The idea that the critics of Labour’s leadership, the soft left, Ed Miliband and Labour in general are being censored is – frankly – bizarre. On any given day, whatever position Labour are at in the polls, I can, if I choose to, read dozens of posts across the Internet and mainstream media criticising us from every possible perspective. These aren’t being censored.

So what does Rob mean?

Well the clue is in the opening line of his piece “During 2011 a number of people, often well-meaning, sometimes not so, have questioned the choice of some bloggers at Labour Uncut and elsewhere to analyse dispassionately, and sometimes brutally, not just the Tories and the Lib Dems, but the Labour party under Ed Miliband.”

Here’s the rub Rob: that questioning can’t and should be censored either. It is as valid an opinion as yours and deserves a hearing too. That’s how the freedom of the internet works. By complaining that people are complaining about what you have a right to voice, you yourself are seeking to censor people. Can you see why I think you’re being ridiculous? Or is any dissenting voice “group think” too?

━━━━━━━━━━━━━━━━

■ REQUIREMENTS ■
1 > Set down, word for word, everything in the passage on Labour's critics from "The idea that" down to "aren’t being censored.".
2 > Resume the post disputing claims that Labour's critics are being censored, starting right after its final sentence.

━━━━━━━━━━━━━━━━

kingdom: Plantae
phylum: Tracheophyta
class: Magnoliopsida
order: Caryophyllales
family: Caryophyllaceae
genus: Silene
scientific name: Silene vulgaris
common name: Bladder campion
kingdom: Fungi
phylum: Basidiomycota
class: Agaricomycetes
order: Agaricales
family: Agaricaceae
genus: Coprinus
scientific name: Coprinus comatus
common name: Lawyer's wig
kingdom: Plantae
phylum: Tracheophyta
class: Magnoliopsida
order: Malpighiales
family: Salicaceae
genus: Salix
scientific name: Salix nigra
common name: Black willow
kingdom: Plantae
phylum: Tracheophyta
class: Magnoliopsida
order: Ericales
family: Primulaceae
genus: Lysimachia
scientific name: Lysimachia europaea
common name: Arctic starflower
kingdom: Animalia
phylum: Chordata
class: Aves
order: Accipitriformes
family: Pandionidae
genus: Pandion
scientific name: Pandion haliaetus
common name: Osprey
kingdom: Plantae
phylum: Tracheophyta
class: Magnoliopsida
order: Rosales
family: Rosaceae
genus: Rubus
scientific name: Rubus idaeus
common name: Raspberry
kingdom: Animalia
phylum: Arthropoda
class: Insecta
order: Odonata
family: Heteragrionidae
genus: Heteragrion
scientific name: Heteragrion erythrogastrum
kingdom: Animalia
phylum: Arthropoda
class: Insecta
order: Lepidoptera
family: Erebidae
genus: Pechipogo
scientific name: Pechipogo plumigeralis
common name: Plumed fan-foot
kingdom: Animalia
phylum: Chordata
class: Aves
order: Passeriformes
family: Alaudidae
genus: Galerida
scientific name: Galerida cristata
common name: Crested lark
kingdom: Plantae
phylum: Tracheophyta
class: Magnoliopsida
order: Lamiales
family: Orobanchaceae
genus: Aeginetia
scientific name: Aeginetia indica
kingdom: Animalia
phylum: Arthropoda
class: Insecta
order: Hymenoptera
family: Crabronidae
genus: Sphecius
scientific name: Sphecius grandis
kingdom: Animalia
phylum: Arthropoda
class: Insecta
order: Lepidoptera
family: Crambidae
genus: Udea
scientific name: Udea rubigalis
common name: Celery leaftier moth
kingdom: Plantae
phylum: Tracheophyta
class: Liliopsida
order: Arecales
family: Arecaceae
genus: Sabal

━━━━━━━━━━━━━━━━

■ OUTPUTS FOR THE TASKS ■
1 >
The idea that the critics of Labour’s leadership, the soft left, Ed Miliband and Labour in general are being censored is – frankly – bizarre. On any given day, whatever position Labour are at in the polls, I can, if I choose to, read dozens of posts across the Internet and mainstream media criticising us from every possible perspective. These aren’t being censored.

2 >
I applaud Rob for his recognition that the control of medium, message and messenger that worked and then failed for Labour in the 90s and into the 10s is no longer a valid approach to communications. But he’s still far too focused on a power difference that is increasingly inconsequential between writer and commentator.

Rob as the piece’s writer does not have the right to control all responses to it. That’s up to the commentators and the editors of any site hosting the piece. If Rob wants to control the response to his writing, he should restrict it to his own excellent blog, where he has every right to censor what he chooses to.  It would be a shame, because despite rarely agreeing with him, I believe Rob has a valid voice and a right to be heard by a wider audience, but if his delicate sensibilities continue to be so disturbed by those who disagree with him, perhaps it would be for the best.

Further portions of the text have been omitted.